Bloomsday Perennial: Steve Moe is tattooed and ready for 50th race

By Nina Culver For The Spokesman-Review

There’s no doubt of Steve Moe’s love for Bloomsday. It’s tattooed on his calf.

Moe grew up in Kellogg and was working a health care job when the first Bloomsday was announced. He was decidedly not a runner.

“I was a 24-year-old fat guy,” he said. “I decided to try to get into shape.”

He and a couple friends played pickup basketball at the Spokane Club and decided they would sign up for the first race together. They would jog through Riverfront Park after their games to train.

When the race began at 1:30 p.m. that first year on an unseasonably warm Sunday in May, Moe struggled. It wasn’t only the heat that nearly did him in. “I thought I was going to die when I finished that first mile,” he said. “I ran in Hush Puppy duck shoes, which have no cushion whatsoever.”

He recalls that there was no traffic control on the race course the first year and someone drove their car on the course right into the thick of the runners. People were running around it and some even hopped up and went over the hood, he said, trapping the car in place.

“That first one was pretty interesting,” he said, noting that he has a personalized “Bloomie” license plate.

As miserable as that first race was, Moe was hooked. He went down to Runner’s Sole the next day and bought himself a proper pair of running shoes, which he compared to “running on a pillow.”
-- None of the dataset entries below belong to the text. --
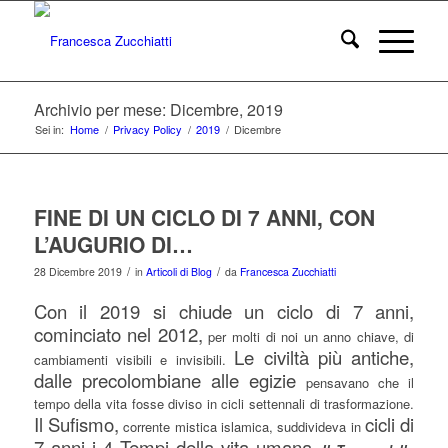
Archivio per mese: Dicembre, 2019
Sei in:
Home
/
Privacy Policy
/
2019
/
Dicembre
FINE DI UN CICLO DI 7 ANNI, CON
L’AUGURIO DI…
/
/
28 Dicembre 2019
in
Articoli di Blog
da
Francesca Zucchiatti
Con il 2019 si chiude un ciclo di 7 anni,
cominciato nel 2012,
per molti di noi un anno chiave, di
Le civiltà più antiche,
cambiamenti visibili e invisibili.
dalle precolombiane alle egizie
pensavano che il
tempo della vita fosse diviso in cicli settennali di trasformazione.
Il Sufismo,
cicli di
corrente mistica islamica, suddivideva in
7 anni i 4 Tempi della vita umana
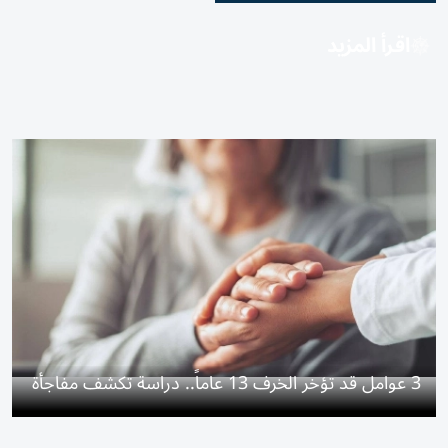
اقرأ المزيد
3 عوامل قد تؤخر الخرف 13 عاماً.. دراسة تكشف مفاجأة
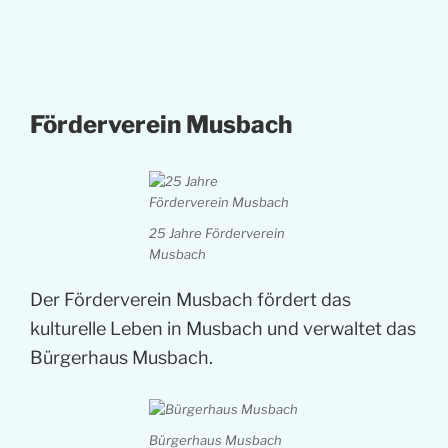
Förderverein Musbach
25 Jahre Förderverein
Musbach
Der Förderverein Musbach fördert das
kulturelle Leben in Musbach und verwaltet das
Bürgerhaus Musbach.
Bürgerhaus Musbach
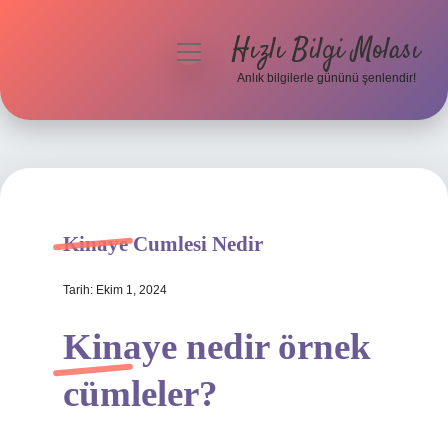
Hızlı Bilgi Molası
menüyü
aç
Anlık bilgilerle gününü şenlendir!
Anasayfa
Gizlilik Politikası
Yasal Uyarı
Kinaye Cumlesi Nedir
Hakkımızda
Tarih: Ekim 1, 2024
Kinaye nedir örnek
cümleler?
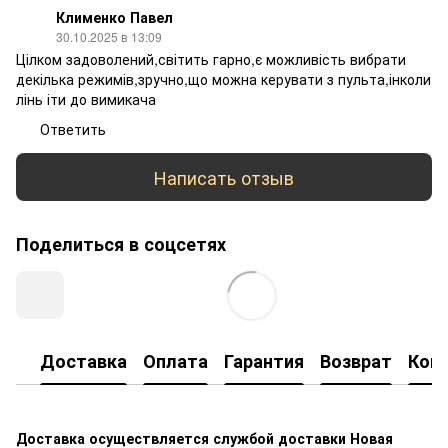
Клименко Павел
30.10.2025 в 13:09
Цілком задоволений,світить гарно,є можливість вибрати
декілька режимів,зручно,що можна керувати з пульта,інколи
лінь іти до вимикача
Ответить
Написать отзыв
Поделиться в соцсетях
Доставка
Оплата
Гарантия
Возврат
Кон
Доставка осуществляется службой доставки Новая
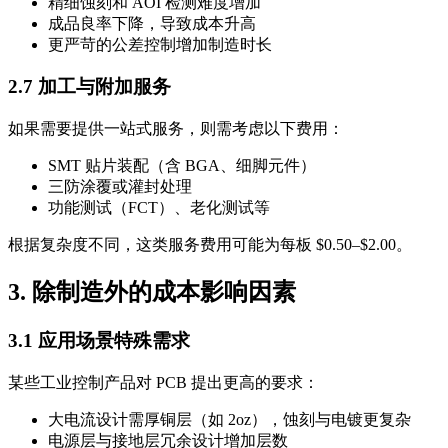
精细蚀刻和 AOI 检测难度增加
成品良率下降，导致成本升高
更严苛的公差控制增加制造时长
2.7 加工与附加服务
如果需要提供一站式服务，则需考虑以下费用：
SMT 贴片装配（含 BGA、细脚元件）
三防涂覆或灌封处理
功能测试（FCT）、老化测试等
根据复杂度不同，这类服务费用可能为每板 $0.50–$2.00。
3. 除制造外的成本影响因素
3.1 应用场景特殊需求
某些工业控制产品对 PCB 提出更高的要求：
大电流设计需厚铜层（如 2oz），蚀刻与电镀更复杂
电源层与接地层冗余设计增加层数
He started doing proper training runs and would soon begin running the Coeur d’Alene Marathon. “I ran quite a bit with an old friend of mine who has always been very upset that he missed the first Bloomsday,” he said. “We often ran it together.”

Moe estimates he did about 25 marathons and minor ultramarathons. He became so used to running longer distances that he would often run Bloomsday once, collect his T-shirt and then run it again. “One year I got really crazy and ran it three times,” he said.

Moe said he was mostly lucky enough to avoid injuries. He remembers one race, in either the second or third year, when a woman fell down across his calves right at the starting line. “I went down on my knees and bounced back up and finished the race,” he said.

It became a tradition that he would run with his children and then grandchildren. “It’s become a family thing,” he said.

He has cherished his finisher T-shirts, but admits he didn’t care for the 1978 shirt, which was a bright yellow with green lettering.

“I used that one to wax the car,” he said.

It was more than a decade ago that he got the first Bloomsday T-shirt logo tattooed on his calf. He said he has shown it off to other perennials.

“I keep telling all of the other perennials they should get one,” he said.

Moe has done Bloomsday virtually since 2020, doing loops around Seward Park in Seattle.

“My middle son, he walks with me every year,” he said.

Moe, now 81, said it’s important for him to complete the 50th Bloomsday in May.

“I hope this year I’ll be able to come to Spokane and do the actual course,” he said.

However, Moe isn’t sure if he’ll keep his perennial streak going after the 50th race.

“I think that will probably be enough for me,” he said. “It probably will depend more on my family than me.”